Making do without artificial fertilizer would be a lot harder.

2 comments

Increased fuel means a lot more CO2. That is a very significant factor you cannot ignore.
Perhaps if herbicides weren't viable, more work would've gone into developing the mechanical alternatives and we'd have had solar-powered machines removing weeds from fields.
Soil resistance is worse than air resistance, but similar concept. It needs a lot of energy to overcome.
More CO2 compared to what tractors use today, yes. But that is not a lot compared to the rest of the human civilization spend on transportation.

So no, it is not a very significant factor.

Increased work and fuel means increased costs, increased costs means increased prices, increased prices means less food available for purchase by those on the margins, less food means starvation.
So anything that effects food prices, regardless of magnitude, causes mass starvation?
No, not regardless of magnitude. But anything that have a large impact on food prices will decrease the ability of poor people to pay for it. It’s not rocket science.
Then it's a discussion about magnitude and jumping to starvation is unfounded.
Price increases due to disruption of Ukrainian grain shipments from the war substantially threatened African food stability.

Despite their being plenty of capacity elsewhere because the smaller redirects of trucking into the European markets crashed prices enough that it led to protests in Poland and discontent elsewhere (though probably with significant Russian psyops involvement).

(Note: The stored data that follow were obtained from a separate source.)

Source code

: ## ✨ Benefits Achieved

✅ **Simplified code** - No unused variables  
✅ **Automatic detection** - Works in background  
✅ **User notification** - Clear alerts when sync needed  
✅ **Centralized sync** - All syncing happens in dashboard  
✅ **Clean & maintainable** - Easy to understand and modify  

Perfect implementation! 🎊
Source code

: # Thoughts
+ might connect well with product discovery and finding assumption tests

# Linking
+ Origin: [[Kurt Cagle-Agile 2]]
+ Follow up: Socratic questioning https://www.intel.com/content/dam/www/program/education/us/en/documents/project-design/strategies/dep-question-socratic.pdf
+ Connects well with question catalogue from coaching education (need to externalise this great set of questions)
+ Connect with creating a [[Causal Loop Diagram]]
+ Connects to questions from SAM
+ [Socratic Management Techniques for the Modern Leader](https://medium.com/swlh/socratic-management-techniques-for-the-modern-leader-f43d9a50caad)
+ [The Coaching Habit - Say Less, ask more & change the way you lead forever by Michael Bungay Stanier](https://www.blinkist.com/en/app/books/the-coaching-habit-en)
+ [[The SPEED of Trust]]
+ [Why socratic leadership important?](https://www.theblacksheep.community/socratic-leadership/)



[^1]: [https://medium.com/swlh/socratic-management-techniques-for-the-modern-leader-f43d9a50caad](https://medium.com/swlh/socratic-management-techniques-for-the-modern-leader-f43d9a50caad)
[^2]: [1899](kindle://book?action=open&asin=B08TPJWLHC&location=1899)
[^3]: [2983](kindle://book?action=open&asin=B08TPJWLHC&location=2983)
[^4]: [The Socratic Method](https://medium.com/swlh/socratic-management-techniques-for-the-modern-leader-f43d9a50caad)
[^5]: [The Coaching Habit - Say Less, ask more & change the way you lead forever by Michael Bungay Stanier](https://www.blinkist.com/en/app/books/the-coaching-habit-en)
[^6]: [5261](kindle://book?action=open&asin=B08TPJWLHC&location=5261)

People are already starving in the world. With higher prices the amount of people starving would be more. It's gonna be ten thousand more or a million more? That's up for debate.
Anything that causes food prices to rise a lot causes starvation yea, when prices go up people consume less.
We have resources for plenty of nonessential expenditures that could be diverted if avoiding starvation was our collective goal. I’m not always sure it would be, but the constraint isn’t a death sentence on its own.